35. An electronic device comprising:

one or more processors;

memory;

means for receiving a request to capture a first real-world object when displaying a representation of a real-world environment using a display, the representation of the real-world environment including a representation of the first real-world object;

means for determining a bounding volume surrounding the representation of the first real-world object in response to receiving the request to capture the first real-world object; and

Apparatus for displaying a plurality of capture targets on a surface of the enclosure using the display, wherein one or more visual features of each of the capture targets are indicative of a capture target for capturing the first real world The device location of the respective portion of the object associated with the respective capture target.

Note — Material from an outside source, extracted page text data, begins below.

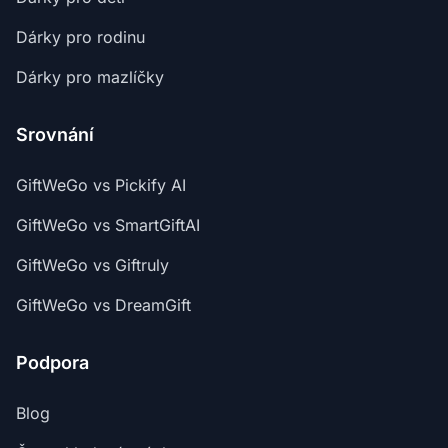
Dárky pro rodinu
Dárky pro mazlíčky
Srovnání
GiftWeGo vs Pickify AI
GiftWeGo vs SmartGiftAI
GiftWeGo vs Giftruly
GiftWeGo vs DreamGift
Podpora
Blog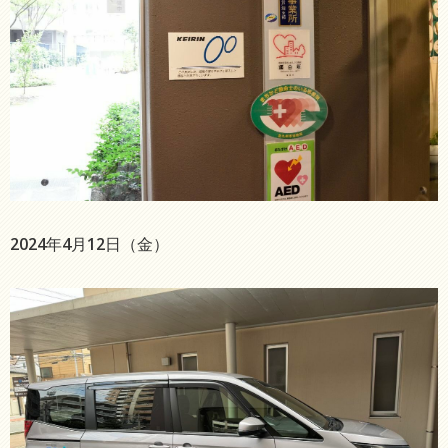
2024年4月12日（金）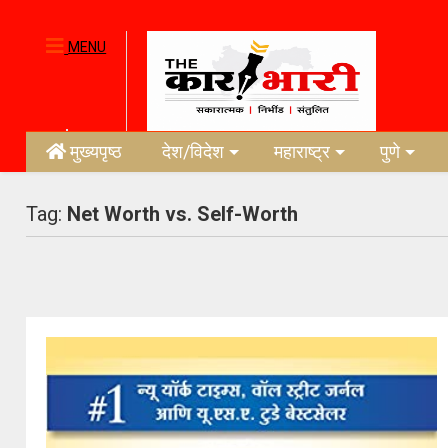
MENU
मुख्यपृष्ठ
देश/विदेश
महाराष्ट्र
पुणे
Tag:
Net Worth vs. Self-Worth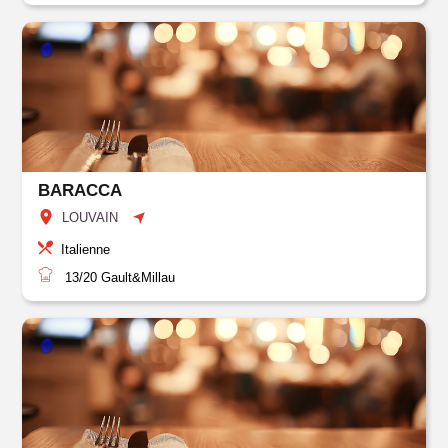
BARACCA
LOUVAIN
Italienne
13/20
Gault&Millau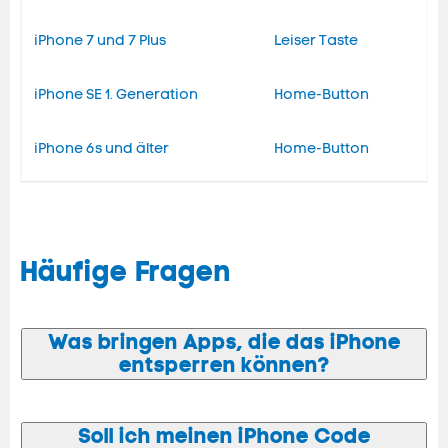
iPhone 7 und 7 Plus
Leiser Taste
iPhone SE 1. Generation
Home-Button
iPhone 6s und älter
Home-Button
Häufige Fragen
Was bringen Apps, die das iPhone
entsperren können?
Soll ich meinen iPhone Code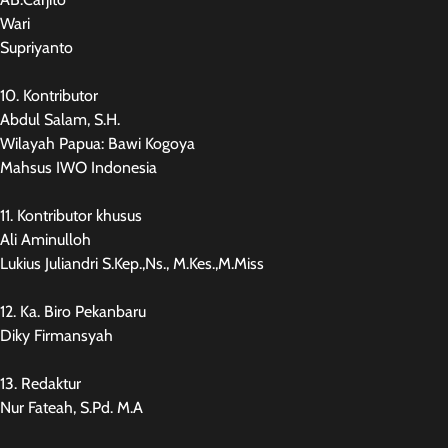
Wari
Supriyanto
10. Kontributor
Abdul Salam, S.H.
Wilayah Papua: Bawi Kogoya
Mahsus IWO Indonesia
11. Kontributor khusus
Ali Aminulloh
Lukius Juliandri S.Kep.,Ns., M.Kes.,M.Miss
12. Ka. Biro Pekanbaru
Diky Firmansyah
13. Redaktur
Nur Fateah, S.Pd. M.A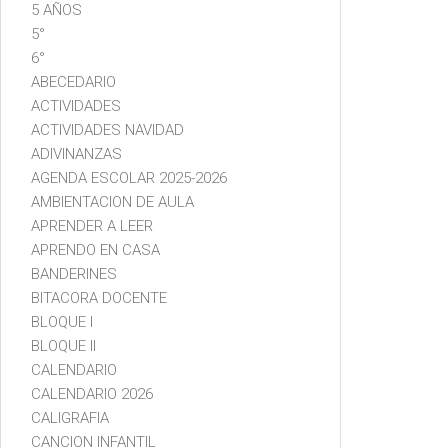
5 AÑOS
5°
6°
ABECEDARIO
ACTIVIDADES
ACTIVIDADES NAVIDAD
ADIVINANZAS
AGENDA ESCOLAR 2025-2026
AMBIENTACION DE AULA
APRENDER A LEER
APRENDO EN CASA
BANDERINES
BITACORA DOCENTE
BLOQUE I
BLOQUE II
CALENDARIO
CALENDARIO 2026
CALIGRAFIA
CANCION INFANTIL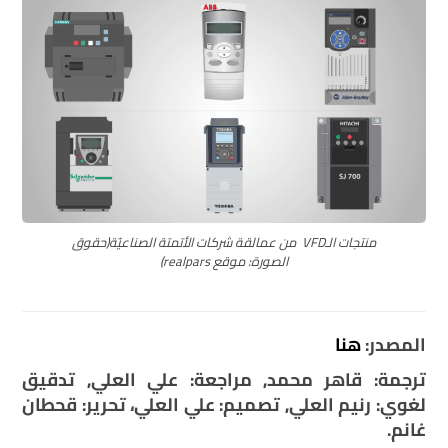
منتجات الـVFD من عمالقة شركات الأتمتة الصناعيّة(حقوق
الصورة: موقع realpars)
المصدر:
هنا
ترجمة: قاهر محمد, مراجعة: علي العلي, تدقيق
لغوي: رنيم العلي, تصميم: علي العلي، تحرير: قحطان
غانم.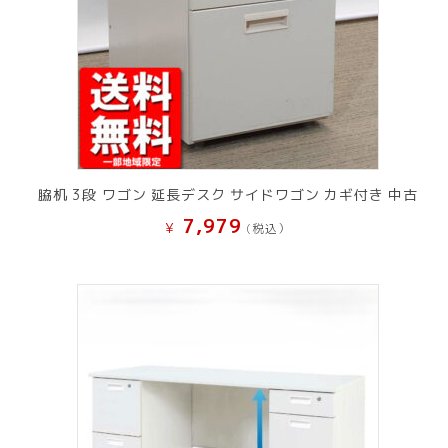
脇机 3段 ワゴン 延長デスク サイドワゴン カギ付き 中古
7,979
¥
(税込）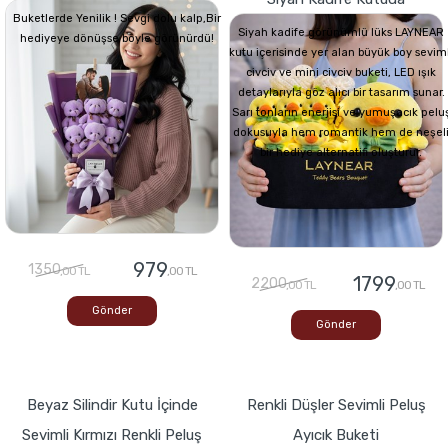
Buketlerde Yenilik ! Sevgi dolu kalp,Bir
Siyah kadife görünümlü lüks LAYNEAR
hediyeye dönüşse böyle görünürdü!
kutu içerisinde yer alan büyük boy seviml
civciv ve mini civciv buketi, LED ışık
detaylarıyla göz alıcı bir tasarım sunar.
Sarı tonların enerjisi ve yumuşacık pelu
dokusuyla hem romantik hem de neşel
bir hediye alternatifi oluşturur.
979
1350
,00 TL
,00 TL
1799
2200
,00 TL
,00 TL
Gönder
Gönder
Beyaz Silindir Kutu İçinde
Renkli Düşler Sevimli Peluş
Sevimli Kırmızı Renkli Peluş
Ayıcık Buketi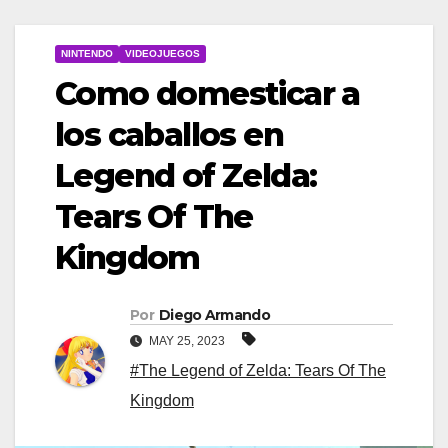
NINTENDO
VIDEOJUEGOS
Como domesticar a
los caballos en
Legend of Zelda:
Tears Of The
Kingdom
Por
Diego Armando
MAY 25, 2023
#The Legend of Zelda: Tears Of The
Kingdom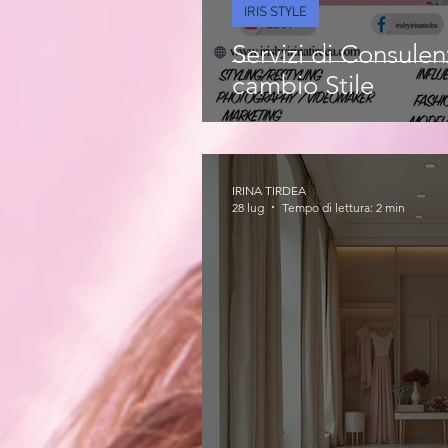
IRIS STYLE
Servizi di Consule
cambio Stile
IRINA TIRDEA
28 lug
Tempo di lettura: 2 min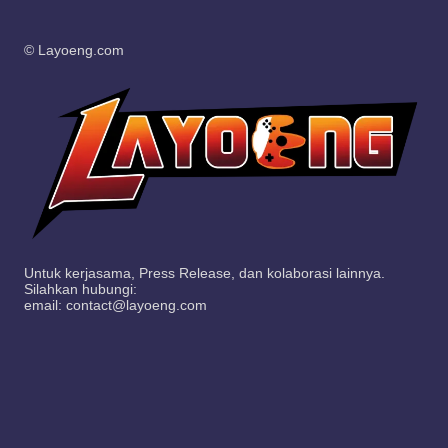
© Layoeng.com
Untuk kerjasama, Press Release, dan kolaborasi lainnya.
Silahkan hubungi:
email: contact@layoeng.com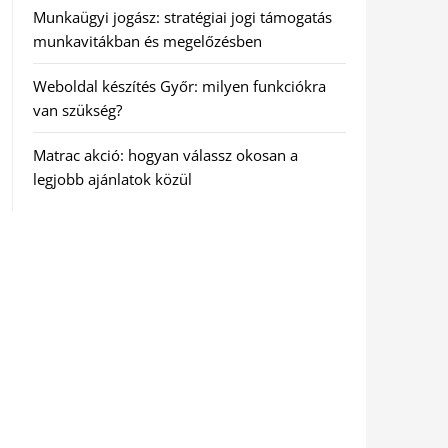
Munkaügyi jogász: stratégiai jogi támogatás
munkavitákban és megelőzésben
Weboldal készítés Győr: milyen funkciókra
van szükség?
Matrac akció: hogyan válassz okosan a
legjobb ajánlatok közül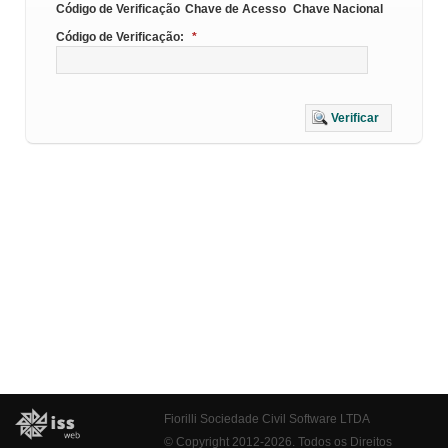
Código de Verificação
Chave de Acesso
Chave Nacional
Código de Verificação:
*
Verificar
Fiorilli Sociedade Civil Software LTDA
© Copyright 2012-2026. Todos os Direitos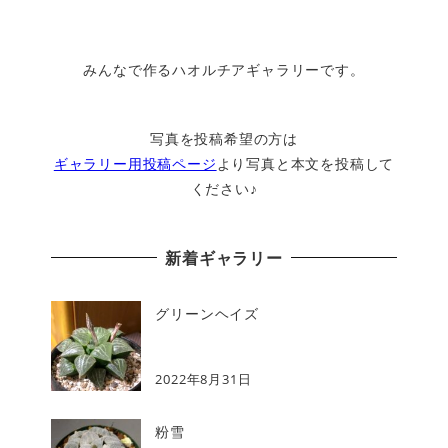
みんなで作るハオルチアギャラリーです。
写真を投稿希望の方は
ギャラリー用投稿ページ
より写真と本文を投稿して
ください♪
新着ギャラリー
グリーンヘイズ
2022年8月31日
粉雪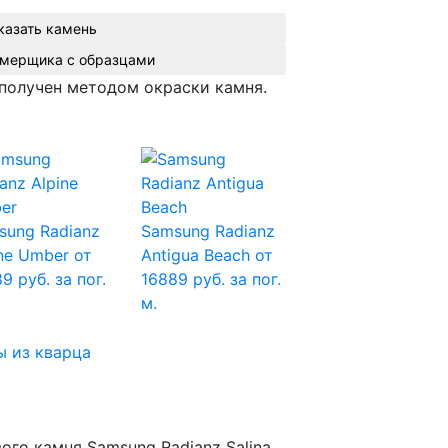
казать камень
Вызвать замерщика с образцами
получен методом окраски камня.
sung Radianz
Samsung Radianz
ine Umber
от
Antigua Beach
от
9 руб. за пог.
16889 руб. за пог.
м.
 из кварца
ого камня Samsung Radianz Salina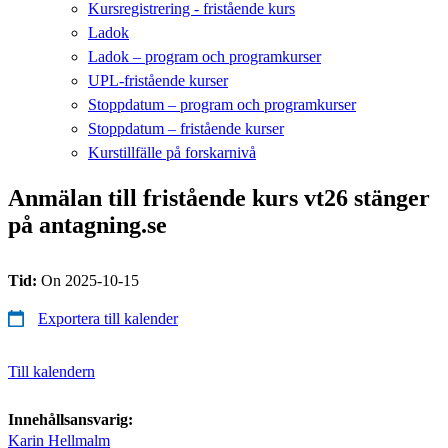
Kursregistrering - fristående kurs
Ladok
Ladok – program och programkurser
UPL-fristående kurser
Stoppdatum – program och programkurser
Stoppdatum – fristående kurser
Kurstillfälle på forskarnivå
Anmälan till fristående kurs vt26 stänger
på antagning.se
Tid:
On 2025-10-15
Exportera till kalender
Till kalendern
Innehållsansvarig:
Karin Hellmalm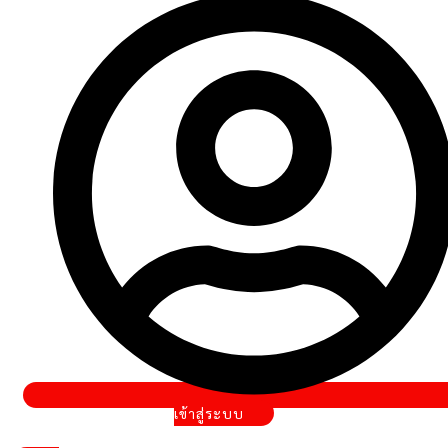
เข้าสู่ระบบ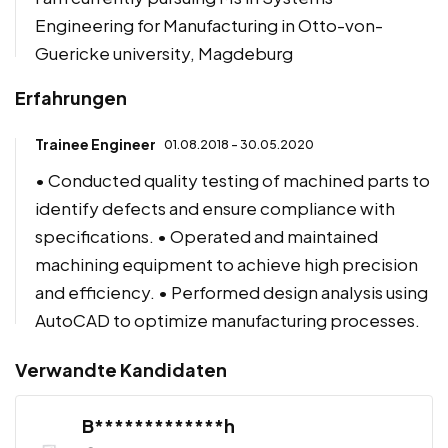
Engineering for Manufacturing in Otto-von-
Guericke university, Magdeburg
Erfahrungen
Trainee Engineer
01.08.2018 - 30.05.2020
• Conducted quality testing of machined parts to
identify defects and ensure compliance with
specifications. • Operated and maintained
machining equipment to achieve high precision
and efficiency. • Performed design analysis using
AutoCAD to optimize manufacturing processes.
Verwandte Kandidaten
B*************h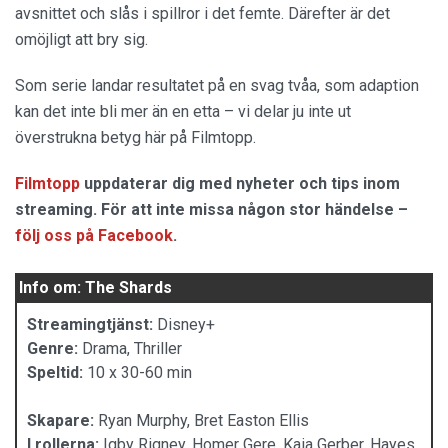
avsnittet och slås i spillror i det femte. Därefter är det
omöjligt att bry sig.
Som serie landar resultatet på en svag tvåa, som adaption
kan det inte bli mer än en etta – vi delar ju inte ut
överstrukna betyg här på Filmtopp.
Filmtopp
uppdaterar dig med nyheter och tips inom
streaming. För att inte missa någon stor händelse –
följ oss på Facebook
.
Info om: The Shards
Streamingtjänst:
Disney+
Genre:
Drama, Thriller
Speltid:
10 x 30-60 min
Skapare:
Ryan Murphy, Bret Easton Ellis
I rollerna:
Igby Rigney, Homer Gere, Kaia Gerber, Hayes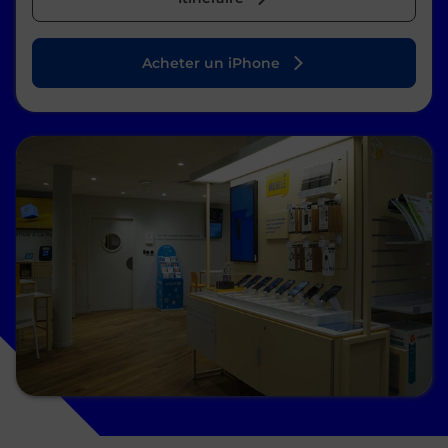
Acheter un iPhone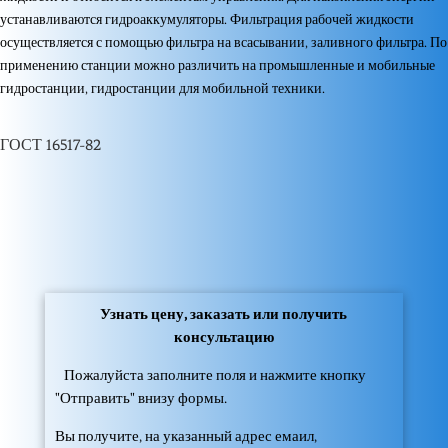
устанавливаются гидроаккумуляторы. Фильтрация рабочей жидкости
осуществляется с помощью фильтра на всасывании, заливного фильтра. По
применению станции можно различить на промышленные и мобильные
гидростанции, гидростанции для мобильной техники.
ГОСТ 16517-82
Узнать цену, заказать или получить
консультацию
Пожалуйста заполните поля и нажмите кнопку
"Отправить" внизу формы.
Вы получите, на указанный адрес емаил,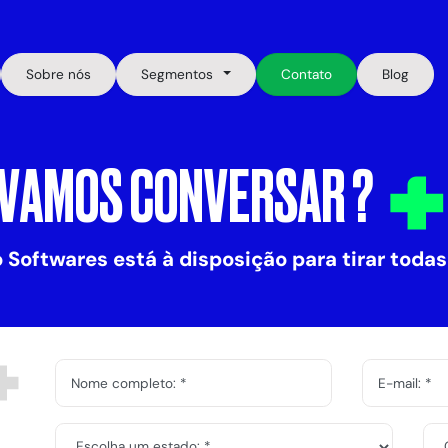
Sobre nós
Segmentos
Contato
Blog
VAMOS CONVERSAR ?
 Softwares está à disposição para tirar
todas
Nome completo: *
E-mail: *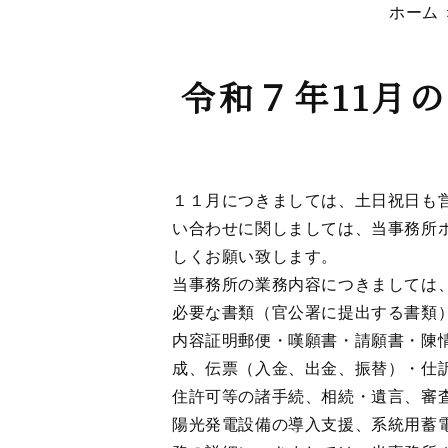
ホーム
令和７年11月
１１月につきましては、土日祝日も
い合わせに関しましては、当事務所
しくお願い致します。
当事務所の業務内容につきましては
必要な書類（官公署に提出する書類
内容証明郵便
・
嘆願書
・
請願書
・
陳
成、伝票（入金、出金、振替）
・
仕
住許可等の諸手続、相続・遺言、審
陽光発電設備の導入支援、系統用蓄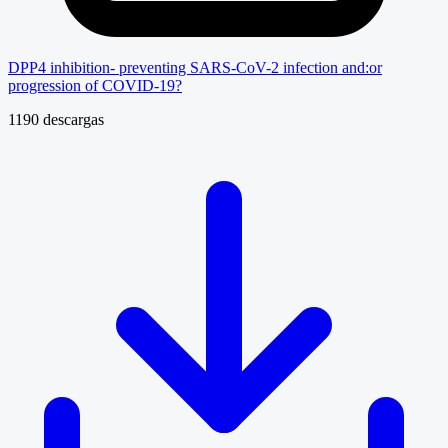
DPP4 inhibition- preventing SARS-CoV-2 infection and:or
progression of COVID-19?
1190 descargas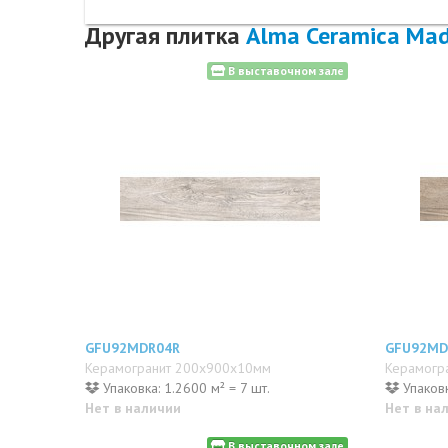
Другая плитка
Alma Ceramica Ma
В выставочном зале
GFU92MDR04R
GFU92MD
Керамогранит 200x900x10мм
Керамогр
Упаковка: 1.2600 м² = 7 шт.
Упаковк
Нет в наличии
Нет в на
В выставочном зале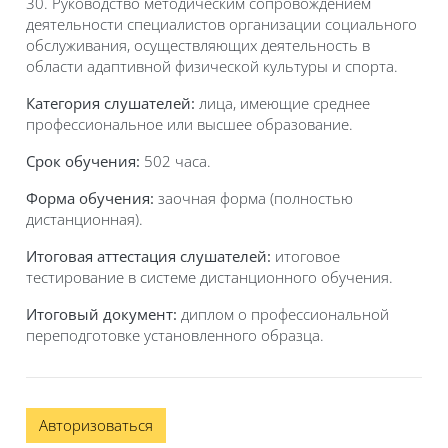
30. Руководство методическим сопровождением
деятельности специалистов организации социального
обслуживания, осуществляющих деятельность в
области адаптивной физической культуры и спорта.
Категория слушателей:
лица, имеющие среднее
профессиональное или высшее образование.
Срок обучения:
502 часа.
Форма обучения:
заочная форма (полностью
дистанционная).
Итоговая аттестация слушателей:
итоговое
тестирование в системе дистанционного обучения.
Итоговый документ:
диплом о профессиональной
переподготовке установленного образца.
Авторизоваться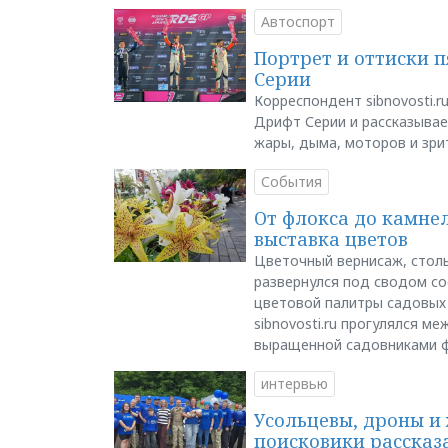
Автоспорт
Портрет и оттиски 
Серии
Корреспондент sibnovosti.r
Дрифт Серии и рассказывает
жары, дыма, моторов и зри
События
От флокса до камне
выставка цветов
Цветочный вернисаж, столь
развернулся под сводом со
цветовой палитры садовых
sibnovosti.ru прогулялся 
выращенной садовниками 
интервью
Усольцевы, дроны и 
поисковики рассказа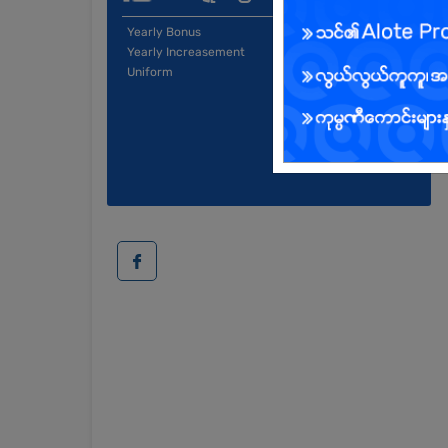
Yearly Bonus
Yearly Increasement
Uniform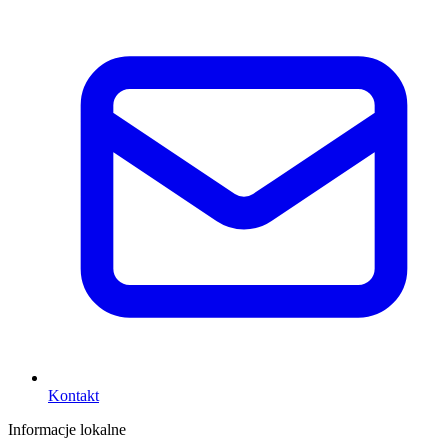
Kontakt
Informacje lokalne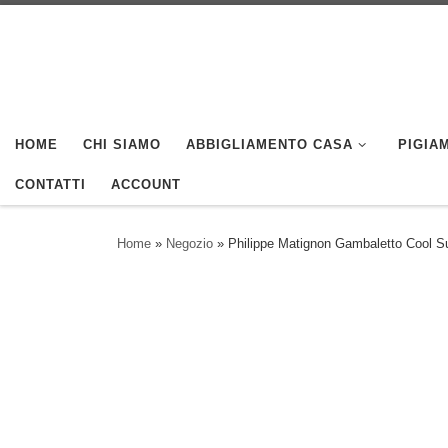
Skip to content
HOME
CHI SIAMO
ABBIGLIAMENTO CASA
PIGIAM
CONTATTI
ACCOUNT
Home
»
Negozio
»
Philippe Matignon Gambaletto Cool Su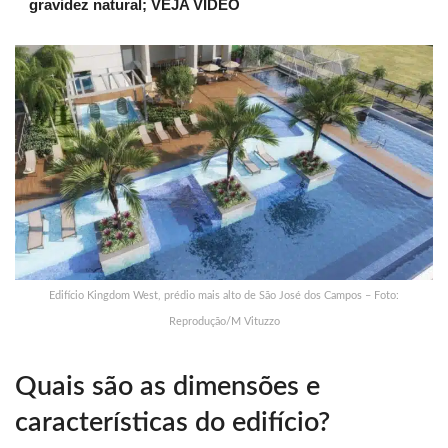
gravidez natural; VEJA VÍDEO
Edifício Kingdom West, prédio mais alto de São José dos Campos – Foto:
Reprodução/M Vituzzo
Quais são as dimensões e
características do edifício?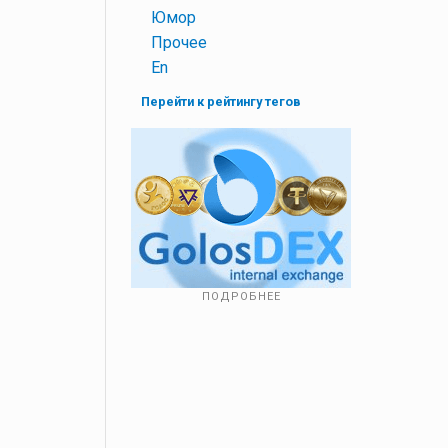
+
Юмор
+
Прочее
+
En
Перейти к рейтингу тегов
ПОДРОБНЕЕ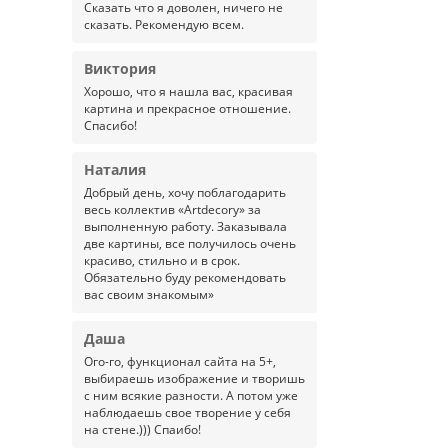
Сказать что я доволен, ничего не
сказать. Рекомендую всем.
Виктория
Хорошо, что я нашла вас, красивая
картина и прекрасное отношение.
Спасибо!
Наталия
Добрый день, хочу поблагодарить
весь коллектив «Artdecory» за
выполненную работу. Заказывала
две картины, все получилось очень
красиво, стильно и в срок.
Обязательно буду рекомендовать
вас своим знакомым»
Даша
Ого-го, функционал сайта на 5+,
выбираешь изображение и творишь
с ним всякие разности. А потом уже
наблюдаешь свое творение у себя
на стене.))) Спаибо!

36. An information processing apparatus for use in electronic equipment, the information processing apparatus comprising:

37. An electronic device comprising:

one or more processors;

memory; and

one or more programs, wherein the one or more programs are stored in the memory and configured to be executed by the one or more processors, the one or more programs comprising a program for executing the program according to claim 23 to any of the methods described in 32.

38. A non-transitory computer-readable storage medium storing one or more programs comprising instructions that, when executed by one or more processors of an electronic device, cause the The electronic device performs any one of the methods according to claims 23 to 32.

39. An electronic device comprising:

one or more processors;

memory; and

Apparatus for performing any of the methods of claims 23 to 32.

40. An information processing apparatus for use in electronic equipment, the information processing apparatus comprising:

Apparatus for performing any of the methods of claims 23 to 32.